INSTRUCTIONS »
- A) In the email about the X.500 access control schema, which standard defines NameAndOptionalUID?
- B) Put this sentence from the email about the X.500 access control schema into Spanish: "So from that perspective, we're not completely cutting things off."

Keutel, Jochen wrote:
Hello Andrew,
I'm definitely late in commenting this ... I just missed the
discussion in September, sorry.
One thing I'd like to add: X.501 defines the X.500 access control
schema. Esp. it defines:
ACIItem ::= SEQUENCE {
identificationTag DirectoryString { ub-tag },
precedence Precedence,
authenticationLevel AuthenticationLevel,
itemOrUserFirst CHOICE {
itemFirst [0] SEQUENCE {
protectedItems ProtectedItems,
itemPermissions SET OF ItemPermission },
userFirst [1] SEQUENCE {
userClasses UserClasses,
userPermissions SET OF UserPermission } } }
UserClasses ::= SEQUENCE {
allUsers [0] NULL OPTIONAL,
thisEntry [1] NULL OPTIONAL,
name [2] SET SIZE (1..MAX) OF NameAndOptionalUID OPTIONAL,
userGroup [3] SET SIZE (1..MAX) OF NameAndOptionalUID OPTIONAL,
-- dn component shall be the name of an
-- entry of GroupOfUniqueNames
subtree [4] SET SIZE (1..MAX) OF SubtreeSpecification OPTIONAL }
The referenced NameAndOptionalUID is defined in X.520:
NameAndOptionalUID ::= SEQUENCE {
dn DistinguishedName,
uid UniqueIdentifier OPTIONAL }
So here we have a unique identifier twice: Inside the groupOfUniqueNames
and in the NameAndOptionalUID structure. Both are not used in the real
world ... (at least I've never seen it).
The problem I see: Products using this ACI schema (esp. X.500 based
products as e.g. Siemens DirX or CriticalPath) do only work if the
userGroup component of UserClasses is really a groupOfuniqueNames. Of
course you can put the DN of a groupOfNames or groupOfEntries or ...
into this field - but ACI checking won't work.
So I see 2 points:
1. Shall X.501 be changed as well?
In X.501(1993), which is the spec that LDAP conforms to, section 16.4.2.5
"Determining group membership" clause (b) says
The entry named by the userGroup specification must be an instance of the
object class groupOfNames or groupOfUniqueNames.
So from that perspective, we're not completely cutting things off.
2. Shall this ACI issue be mentioned in your draft?
The other alternative is to fix the LDAP definition of the NameAndOptionalUID
syntax, so that it's actually usable in LDAP.
Given the bass-ackward RDN ordering that was chosen for the string
representation of DNs in LDAP, the only unambiguous thing to do with these is
to put the x500uniqueIdentifier *first* in the string.

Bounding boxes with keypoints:
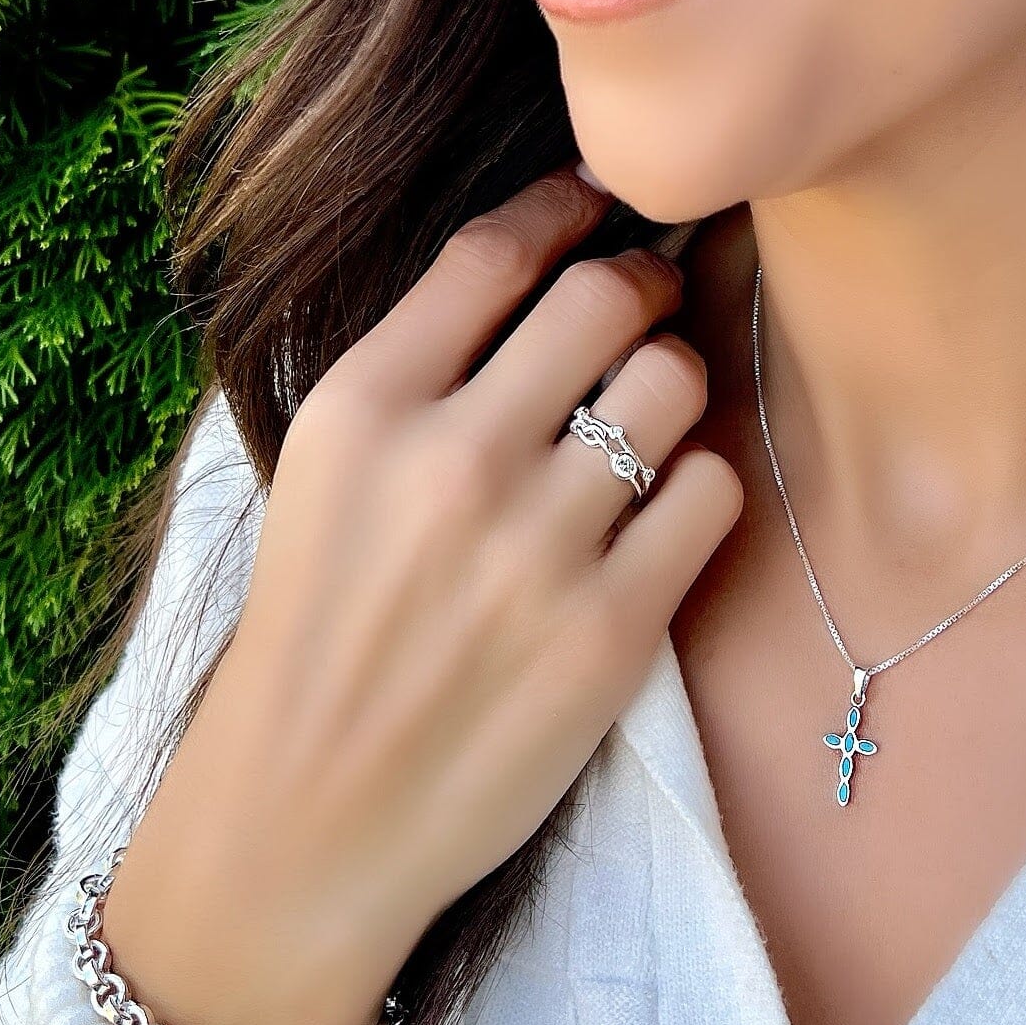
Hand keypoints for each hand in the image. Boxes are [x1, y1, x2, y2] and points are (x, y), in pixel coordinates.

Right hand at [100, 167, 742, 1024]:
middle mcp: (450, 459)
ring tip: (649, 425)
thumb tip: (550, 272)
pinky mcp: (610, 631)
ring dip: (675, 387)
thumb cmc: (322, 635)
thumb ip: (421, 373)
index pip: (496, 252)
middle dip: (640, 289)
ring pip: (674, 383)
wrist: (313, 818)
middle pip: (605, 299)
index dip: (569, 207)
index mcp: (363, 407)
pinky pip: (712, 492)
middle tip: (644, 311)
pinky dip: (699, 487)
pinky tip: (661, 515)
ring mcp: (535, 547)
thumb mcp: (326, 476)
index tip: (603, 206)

...

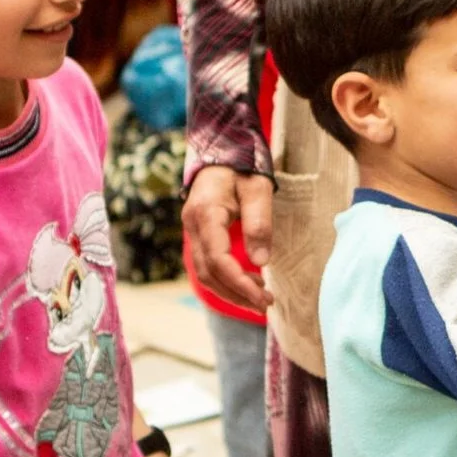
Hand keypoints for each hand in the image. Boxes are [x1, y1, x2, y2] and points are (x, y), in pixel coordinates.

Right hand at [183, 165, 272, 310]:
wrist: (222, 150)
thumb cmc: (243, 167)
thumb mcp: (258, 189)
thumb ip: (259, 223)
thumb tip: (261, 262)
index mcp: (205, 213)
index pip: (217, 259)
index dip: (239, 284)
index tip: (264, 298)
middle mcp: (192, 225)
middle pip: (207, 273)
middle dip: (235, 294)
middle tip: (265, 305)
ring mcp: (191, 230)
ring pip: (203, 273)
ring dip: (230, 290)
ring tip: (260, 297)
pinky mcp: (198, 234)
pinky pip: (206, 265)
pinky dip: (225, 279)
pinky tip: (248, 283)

SOLUTIONS IN ORDER »
- A) X.520

- B) Así que, desde esa perspectiva, no estamos eliminando las cosas por completo.